BEGIN Extracted material

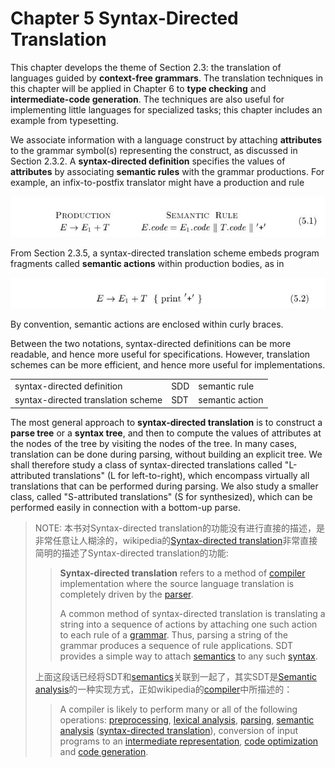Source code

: # Chapter 5 Syntax-Directed Translation



This chapter develops the theme of Section 2.3: the translation of languages guided by **context-free grammars**. The translation techniques in this chapter will be applied in Chapter 6 to **type checking** and **intermediate-code generation**. The techniques are also useful for implementing little languages for specialized tasks; this chapter includes an example from typesetting.

We associate information with a language construct by attaching **attributes** to the grammar symbol(s) representing the construct, as discussed in Section 2.3.2. A **syntax-directed definition** specifies the values of **attributes** by associating **semantic rules** with the grammar productions. For example, an infix-to-postfix translator might have a production and rule

![](./5.1.jpg)

From Section 2.3.5, a syntax-directed translation scheme embeds program fragments called **semantic actions** within production bodies, as in

![](./5.2.jpg)

By convention, semantic actions are enclosed within curly braces.

Between the two notations, syntax-directed definitions can be more readable, and hence more useful for specifications. However, translation schemes can be more efficient, and hence more useful for implementations.

|                                    |      |                 |
| ---------------------------------- | ---- | --------------- |
| syntax-directed definition         | SDD  | semantic rule   |
| syntax-directed translation scheme | SDT  | semantic action |

The most general approach to **syntax-directed translation** is to construct a **parse tree** or a **syntax tree**, and then to compute the values of attributes at the nodes of the tree by visiting the nodes of the tree. In many cases, translation can be done during parsing, without building an explicit tree. We shall therefore
study a class of syntax-directed translations called "L-attributed translations" (L for left-to-right), which encompass virtually all translations that can be performed during parsing. We also study a smaller class, called "S-attributed translations" (S for synthesized), which can be performed easily in connection with a bottom-up parse.

> NOTE: 本书对Syntax-directed translation的功能没有进行直接的描述，是非常任意让人糊涂的，wikipedia的[Syntax-directed translation](https://en.wikipedia.org/wiki/Syntax-directed_translation)非常直接简明的描述了Syntax-directed translation的功能:
>
> > **Syntax-directed translation** refers to a method of [compiler](https://en.wikipedia.org/wiki/Compiler) implementation where the source language translation is completely driven by the [parser](https://en.wikipedia.org/wiki/Parser).
> >
> > A common method of syntax-directed translation is translating a string into a sequence of actions by attaching one such action to each rule of a [grammar](https://en.wikipedia.org/wiki/Grammar). Thus, parsing a string of the grammar produces a sequence of rule applications. SDT provides a simple way to attach [semantics](https://en.wikipedia.org/wiki/Semantics) to any such [syntax](https://en.wikipedia.org/wiki/Syntax).
>
> 上面这段话已经将SDT和[semantics](https://en.wikipedia.org/wiki/Semantics)关联到一起了，其实SDT是[Semantic analysis](https://en.wikipedia.org/wiki/Semantic_analysis_(compilers))的一种实现方式，正如wikipedia的[compiler](https://en.wikipedia.org/wiki/Compiler)中所描述的：
>
> > A compiler is likely to perform many or all of the following operations: [preprocessing](https://en.wikipedia.org/wiki/Preprocessor), [lexical analysis](https://en.wikipedia.org/wiki/Lexical_analysis), [parsing](https://en.wikipedia.org/wiki/Parsing), [semantic analysis](https://en.wikipedia.org/wiki/Semantic_analysis_(compilers)) ([syntax-directed translation](https://en.wikipedia.org/wiki/Syntax-directed_translation)), conversion of input programs to an [intermediate representation](https://en.wikipedia.org/wiki/Intermediate_representation), [code optimization](https://en.wikipedia.org/wiki/Code_optimization) and [code generation](https://en.wikipedia.org/wiki/Code_generation_(compiler)). 

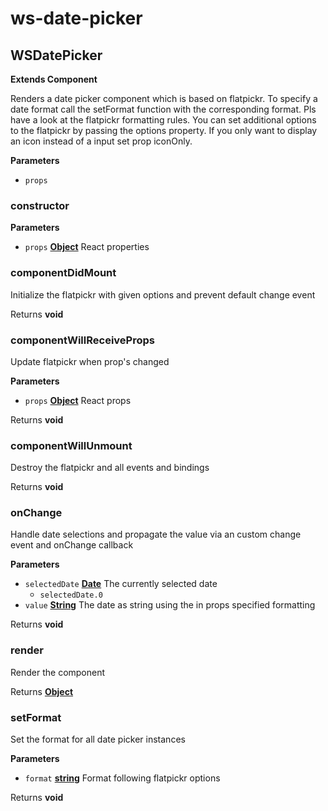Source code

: # ws-date-picker
## WSDatePicker

**Extends Component**

Renders a date picker component which is based on flatpickr.
To specify a date format call the setFormat function with the corresponding format.
Pls have a look at the flatpickr formatting rules.
You can set additional options to the flatpickr by passing the options property.
If you only want to display an icon instead of a input set prop iconOnly.

**Parameters**

-   `props`  

### constructor

**Parameters**

-   `props` **[Object](https://developer.mozilla.org/docs/Web/JavaScript/Reference/Global_Objects/Object)** React properties

### componentDidMount

Initialize the flatpickr with given options and prevent default change event

Returns **void** 

### componentWillReceiveProps

Update flatpickr when prop's changed

**Parameters**

-   `props` **[Object](https://developer.mozilla.org/docs/Web/JavaScript/Reference/Global_Objects/Object)** React props

Returns **void** 

### componentWillUnmount

Destroy the flatpickr and all events and bindings

Returns **void** 

### onChange

Handle date selections and propagate the value via an custom change event and onChange callback

**Parameters**

-   `selectedDate` **[Date](https://developer.mozilla.org/docs/Web/JavaScript/Reference/Global_Objects/Date)** The currently selected date
    -   `selectedDate.0`  
-   `value` **[String](https://developer.mozilla.org/docs/Web/JavaScript/Reference/Global_Objects/String)** The date as string using the in props specified formatting

Returns **void** 

### render

Render the component

Returns **[Object](https://developer.mozilla.org/docs/Web/JavaScript/Reference/Global_Objects/Object)** 

### setFormat

Set the format for all date picker instances

**Parameters**

-   `format` **[string](https://developer.mozilla.org/docs/Web/JavaScript/Reference/Global_Objects/String)** Format following flatpickr options

Returns **void** 

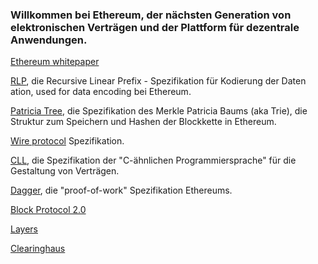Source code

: <!-- TITLE: [German] Ethereum TOC -->



### Willkommen bei Ethereum, der nächsten Generation von elektronischen Verträgen und der Plattform für dezentrale Anwendungen.

[Ethereum whitepaper](http://wikijs.ethereum.wiki/%5BGerman%5D-White-Paper)

[RLP](http://wikijs.ethereum.wiki/%5BEnglish%5D-RLP), die Recursive Linear Prefix - Spezifikation für Kodierung der Daten ation, used for data encoding bei Ethereum.

[Patricia Tree](http://wikijs.ethereum.wiki/%5BEnglish%5D-Patricia-Tree), die Spezifikation des Merkle Patricia Baums (aka Trie), die Struktur zum Speichern und Hashen der Blockkette in Ethereum.

[Wire protocol](http://wikijs.ethereum.wiki/%5BEnglish%5D-Wire-Protocol) Spezifikation.

[CLL](http://wikijs.ethereum.wiki/%5BEnglish%5D-CLL), die Spezifikation der "C-ähnlichen Programmiersprache" für die Gestaltung von Verträgen.

[Dagger](http://wikijs.ethereum.wiki/%5BEnglish%5D-Dagger), die "proof-of-work" Spezifikation Ethereums.

[Block Protocol 2.0](http://wikijs.ethereum.wiki/%5BEnglish%5D-Block-Protocol-2.0)

[Layers](http://wikijs.ethereum.wiki/%5BEnglish%5D-Layers)

[Clearinghaus](http://wikijs.ethereum.wiki/%5BGerman%5D-Clearinghaus)
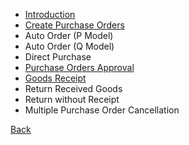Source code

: * [Introduction](https://github.com/hmislk/hmis/wiki/Pharmacy-Ordering-Introduction)
* [Create Purchase Orders](https://github.com/hmislk/hmis/wiki/Create-Purchase-Orders)
* Auto Order (P Model)
* Auto Order (Q Model)
* Direct Purchase
* [Purchase Orders Approval](https://github.com/hmislk/hmis/wiki/Purchase-Orders-Approval)
* [Goods Receipt](https://github.com/hmislk/hmis/wiki/Goods-Receipt)
* Return Received Goods
* Return without Receipt
* Multiple Purchase Order Cancellation

[Back](https://github.com/hmislk/hmis/wiki/Pharmacy)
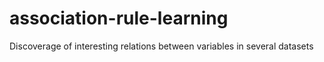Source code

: # association-rule-learning
Discoverage of interesting relations between variables in several datasets
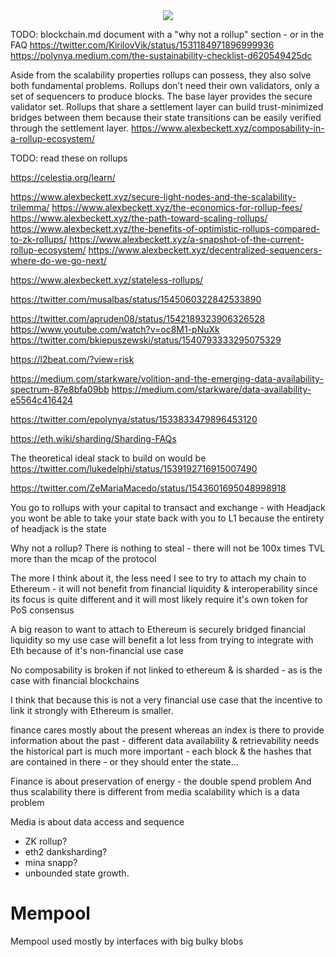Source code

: <div style="text-align: center;">
    <img src="https://png.pngitem.com/pimgs/s/207-2073499_translate-platform-from-english-to-spanish-work-in.png">
</div>


TODO: blockchain.md document with a "why not a rollup" section - or in the FAQ
https://twitter.com/KirilovVik/status/1531184971896999936
https://polynya.medium.com/the-sustainability-checklist-d620549425dc


Aside from the scalability properties rollups can possess, they also solve both fundamental problems. Rollups don’t need their own validators, only a set of sequencers to produce blocks. The base layer provides the secure validator set. Rollups that share a settlement layer can build trust-minimized bridges between them because their state transitions can be easily verified through the settlement layer.
https://www.alexbeckett.xyz/composability-in-a-rollup-ecosystem/

TODO: read these on rollups

https://celestia.org/learn/

https://www.alexbeckett.xyz/secure-light-nodes-and-the-scalability-trilemma/
https://www.alexbeckett.xyz/the-economics-for-rollup-fees/
https://www.alexbeckett.xyz/the-path-toward-scaling-rollups/
https://www.alexbeckett.xyz/the-benefits-of-optimistic-rollups-compared-to-zk-rollups/
https://www.alexbeckett.xyz/a-snapshot-of-the-current-rollup-ecosystem/
https://www.alexbeckett.xyz/decentralized-sequencers-where-do-we-go-next/

https://www.alexbeckett.xyz/stateless-rollups/

https://twitter.com/musalbas/status/1545060322842533890

https://twitter.com/apruden08/status/1542189323906326528
https://www.youtube.com/watch?v=oc8M1-pNuXk
https://twitter.com/bkiepuszewski/status/1540793333295075329

https://l2beat.com/?view=risk

https://medium.com/starkware/volition-and-the-emerging-data-availability-spectrum-87e8bfa09bb
https://medium.com/starkware/data-availability-e5564c416424

https://twitter.com/epolynya/status/1533833479896453120

https://eth.wiki/sharding/Sharding-FAQs


The theoretical ideal stack to build on would be
https://twitter.com/lukedelphi/status/1539192716915007490


https://twitter.com/ZeMariaMacedo/status/1543601695048998918


You go to rollups with your capital to transact and exchange - with Headjack you wont be able to take your state back with you to L1 because the entirety of headjack is the state

Why not a rollup? There is nothing to steal - there will not be 100x times TVL more than the mcap of the protocol


The more I think about it, the less need I see to try to attach my chain to Ethereum - it will not benefit from financial liquidity & interoperability since its focus is quite different and it will most likely require it's own token for PoS consensus

A big reason to want to attach to Ethereum is securely bridged financial liquidity so my use case will benefit a lot less from trying to integrate with Eth because of it's non-financial use case

No composability is broken if not linked to ethereum & is sharded - as is the case with financial blockchains

I think that because this is not a very financial use case that the incentive to link it strongly with Ethereum is smaller.

finance cares mostly about the present whereas an index is there to provide information about the past - different data availability & retrievability needs
the historical part is much more important - each block & the hashes that are contained in there - or they should enter the state...

Finance is about preservation of energy - the double spend problem
And thus scalability there is different from media scalability which is a data problem

Media is about data access and sequence



- ZK rollup?
- eth2 danksharding?
- mina snapp?
- unbounded state growth.

# Mempool

Mempool used mostly by interfaces with big bulky blobs
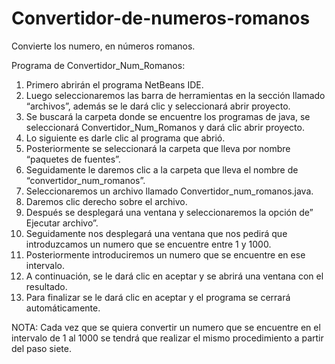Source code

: # Convertidor-de-numeros-romanos
Convierte los numero, en números romanos.

Programa de Convertidor_Num_Romanos:
1)	Primero abrirán el programa NetBeans IDE.
2)	Luego seleccionaremos las barra de herramientas en la sección llamado “archivos”, además se le dará clic  y seleccionará abrir proyecto.
3)	Se buscará la carpeta donde se encuentre los programas de java, se seleccionará Convertidor_Num_Romanos y dará clic abrir proyecto.
4)	Lo siguiente es darle clic al programa que abrió.
5)	Posteriormente se seleccionará la carpeta que lleva por nombre “paquetes de fuentes”.
6)	Seguidamente le daremos clic a la carpeta que lleva el nombre de “convertidor_num_romanos”.
7)	Seleccionaremos un archivo llamado Convertidor_num_romanos.java.
8)	Daremos clic derecho sobre el archivo.
9)	Después se desplegará una ventana  y seleccionaremos la opción de” Ejecutar archivo”.
10)	Seguidamente nos desplegará una ventana que nos pedirá que introduzcamos un numero que se encuentre entre 1 y 1000.
11)	Posteriormente introduciremos un numero que se encuentre en ese intervalo.
12)	A continuación, se le dará clic en aceptar y se abrirá una ventana con el resultado. 
13)	Para finalizar se le dará clic en aceptar  y el programa se cerrará automáticamente.

NOTA: Cada vez que se quiera convertir un numero que se encuentre en el intervalo de 1 al 1000   se tendrá que realizar el mismo procedimiento  a partir del paso siete.
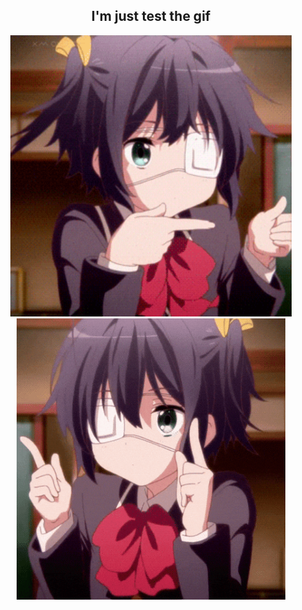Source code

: <h2 align="center">I'm just test the gif</h2>

<p align="center">
  <img src="Animated GIF.gif" style="height: 450px; object-fit: cover;" alt="GIF 1">
  <img src="chuunibyou demo koi ga shitai manga GIF.gif" style="height: 450px; object-fit: cover;" alt="GIF 2">
</p>
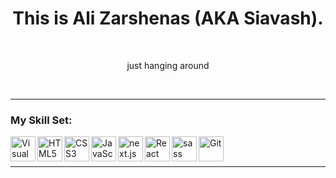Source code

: <h1 align="center"> This is Ali Zarshenas (AKA Siavash).</h1>
<br>
<p align="center" >just hanging around</p>
<br>

---
### My Skill Set:

[<img align="left" alt="Visual Studio Code" width="40px" src="https://skillicons.dev/icons?i=vscode&theme=dark" />][githubURL]
[<img align="left" alt="HTML5" width="40px" src="https://skillicons.dev/icons?i=html&theme=dark" />][githubURL]
[<img align="left" alt="CSS3" width="40px" src="https://skillicons.dev/icons?i=css&theme=dark" />][githubURL]
[<img align="left" alt="JavaScript" width="40px" src="https://skillicons.dev/icons?i=javascript&theme=dark" />][githubURL]
[<img align="left" alt="next.js" width="40px" src="https://skillicons.dev/icons?i=nextjs&theme=dark" />][githubURL]
[<img align="left" alt="React" width="40px" src="https://skillicons.dev/icons?i=react&theme=dark" />][githubURL]
[<img align="left" alt="sass" width="40px" src="https://skillicons.dev/icons?i=sass&theme=dark" />][githubURL]
[<img align="left" alt="Git" width="40px" src="https://skillicons.dev/icons?i=git&theme=dark" />][githubURL]
  
  
 [instagram]: https://www.instagram.com/thiisiza/
[discord]: https://discord.com/users/siza#6397/
[githubURL]: https://github.com/Siza36/
[gmail]: mailto:ali.zarshenas.2018@gmail.com
[linkedin]: https://www.linkedin.com/in/ali-zarshenas-siza/

<br>
<br>

---






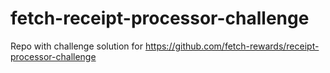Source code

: # fetch-receipt-processor-challenge

Repo with challenge solution for https://github.com/fetch-rewards/receipt-processor-challenge
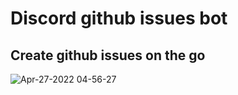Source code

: # Discord github issues bot
## Create github issues on the go

![Apr-27-2022 04-56-27](https://user-images.githubusercontent.com/32592458/165409043-8d7fff7a-79b7-403b-b2c8-cf4cdc8ce65b.gif)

END Extracted material

▶ What the task requires
Rewrite the listing from the line containing "5 Syntax-Directed Translation" up to and including the line containing "This chapter develops", replacing "context-free grammars" with "formal grammars" and leaving everything else unchanged.

▶ Task solution
: # Chapter 5 Syntax-Directed Translation



This chapter develops the theme of Section 2.3: the translation of languages guided by **formal grammars**. The translation techniques in this chapter will be applied in Chapter 6 to **type checking** and **intermediate-code generation**. The techniques are also useful for implementing little languages for specialized tasks; this chapter includes an example from typesetting.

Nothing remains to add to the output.